Use auth and capture when creating payments
When there is an attempt to charge a credit card, it is processed in two parts. The charge is first authorized by requesting authorization for the amount to charge from the bank. Once approved, the charge is then captured immediately afterwards and the amount deducted from the card.
Auth and capture is the process of performing these two steps at separate times. The authorization can be made first, which holds the amount on the card and appears on a customer’s statement as a pending transaction. The charge can then be captured up to seven days later. Capturing a charge completes the payment and the funds are deducted from the customer’s card. If a charge is not captured within the time limit, the authorization is released.
Similar to delayed shipping, this method can allow enough time for potential fraud to come to light, giving you the option to carefully review the transaction.
Set a custom statement descriptor for each payment
The statement descriptor is the line that appears on customers’ card statements with information about the company that’s associated with a payment. One use of this is to insert a short, random code that your customer then has to verify. When you suspect a transaction might be fraudulent, you can contact your customer and ask them to give you the code that is shown on their online statement.
You can use either edit your default statement descriptor within the Dashboard or set a dynamic statement descriptor whenever a payment is created through the API. While this method cannot help against a fraudster that may have access to a cardholder’s online bank or credit account, this is extremely rare. Using the statement descriptor in this manner can provide reassurance that the customer is likely to be genuine.
Verify your customer's identity
For some, verifying the identity of customers can be beneficial. Asking your customers to connect their Facebook or LinkedIn accounts, for example, can serve as further proof of their identity. Connecting a social networking account doesn’t prove who a person is, but it’s an extra step that a fraudster might not take. Of course, some legitimate customers may not want to go through this additional process, and your conversion rate may suffer as a result.
Even with all these methods, it’s still possible for instances of fraud to occur. We provide detailed information about disputes and fraud so you can be as informed as possible as users are ultimately responsible for them.
It’s important that you regularly evaluate your strategies to make sure they’re effective and keep up with different ways fraudsters may try to commit fraud. Working together, Stripe’s tools and your vigilance can work best to avoid disputes and fraud.

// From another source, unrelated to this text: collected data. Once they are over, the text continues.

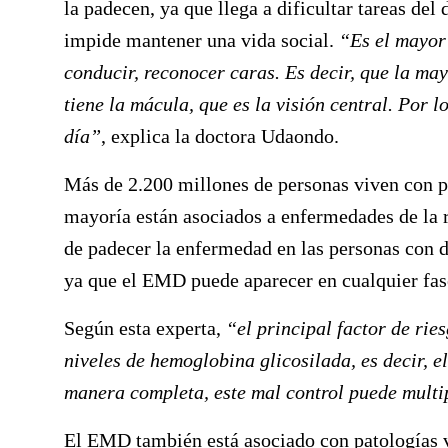
la padecen, ya que llega a dificultar tareas del 
impide mantener una vida social.
“Es el mayor 
conducir, reconocer caras. Es decir, que la may
tiene la mácula, que es la visión central. Por l
día”
, explica la doctora Udaondo.
Más de 2.200 millones de personas viven con p
mayoría están asociados a enfermedades de la r
de padecer la enfermedad en las personas con d
ya que el EMD puede aparecer en cualquier fase
Según esta experta,
“el principal factor de rie
niveles de hemoglobina glicosilada, es decir, e
manera completa, este mal control puede multi
El EMD también está asociado con patologías 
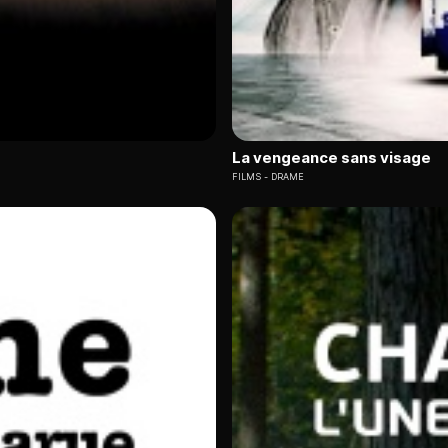
La vengeance sans visage
FILMS
DRAME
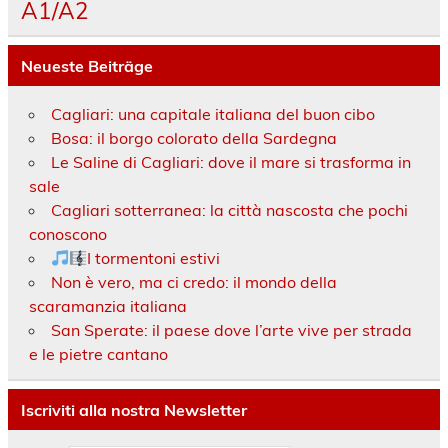
A1/A2
Neueste Beiträge
Cagliari: una capitale italiana del buon cibo
Bosa: il borgo colorato della Sardegna
Le Saline di Cagliari: dove il mare si trasforma in
sale
Cagliari sotterranea: la città nascosta che pochi
conoscono
I tormentoni estivi
Non è vero, ma ci credo: il mondo della
scaramanzia italiana
San Sperate: il paese dove l’arte vive per strada
e le pietre cantano
Iscriviti alla nostra Newsletter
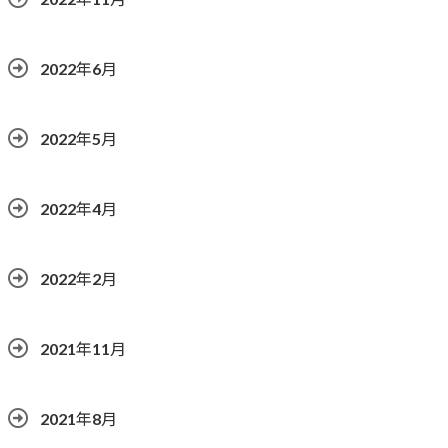
2022年6月
2022年5月
2022年4月
2022年2月
2021年11月
2021年8月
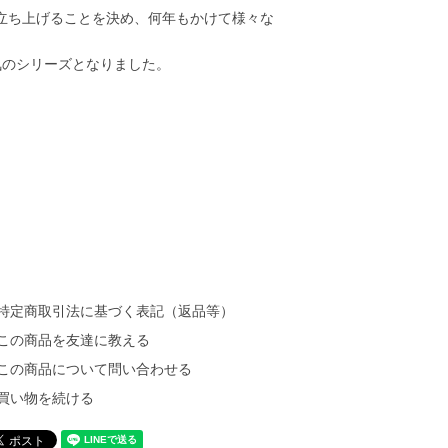
立ち上げることを決め、何年もかけて様々な
気のシリーズとなりました。
特定商取引法に基づく表記（返品等）
この商品を友達に教える
この商品について問い合わせる
買い物を続ける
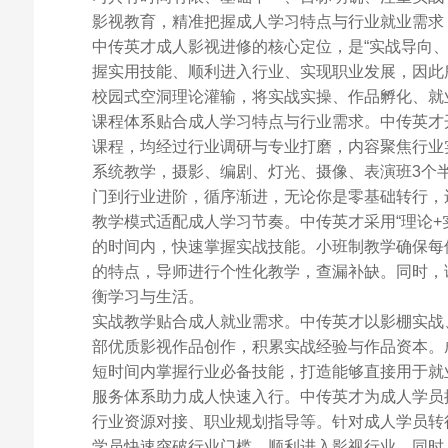
影视教育，精准把握成人学习特点与行业就业需求
中传英才成人影视进修的核心定位，是“实战导向
握实用技能、顺利进入行业、实现职业发展，因此
校园式空洞理论灌输，将实战实操、作品孵化、就
课程体系贴合成人学习特点与行业需求。中传英才
课程，均经过行业调研与专业打磨，内容聚焦行业
系统教学，摄影、编剧、灯光、摄像、表演班3个
门到行业进阶，循序渐进，无论你是零基础转行，
教学模式适配成人学习节奏。中传英才采用“理论+
的时间内，快速掌握实战技能。小班制教学确保每
的特点，导师进行个性化教学，查漏补缺。同时，
衡学习与生活。
实战教学贴合成人就业需求。中传英才以影棚实战
部优质影视作品创作，积累实战经验与作品资本。
短时间内掌握行业必备技能，打造能够直接用于就
服务体系助力成人快速入行。中传英才为成人学员
行业资源对接、职业规划指导等。针对成人学员转
学员快速突破行业门槛，顺利进入影视行业。同时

Benchmarking your dispute rate
Your account’s dispute rate is an important metric to use when reviewing the efficiency of your disputes and fraud prevention methods. You should also consider it a tradeoff, estimating an acceptable percentage of disputes you’re willing to accept, compared to the revenue you might lose by blocking risky payments. A dispute rate of 0.3% may be acceptable if working to reduce it further would risk blocking a substantial amount of legitimate revenue.
For example, you may create rules that block payments from a certain country which prevents $100 of fraudulent payments—but also results in $2,000 of genuine payments also being blocked. In this case, the loss from disputes is much less significant than the revenue from legitimate customers that would be lost.
Your disputes and fraud prevention strategy should work to maximize your revenue while keeping your dispute rate as low as is acceptable.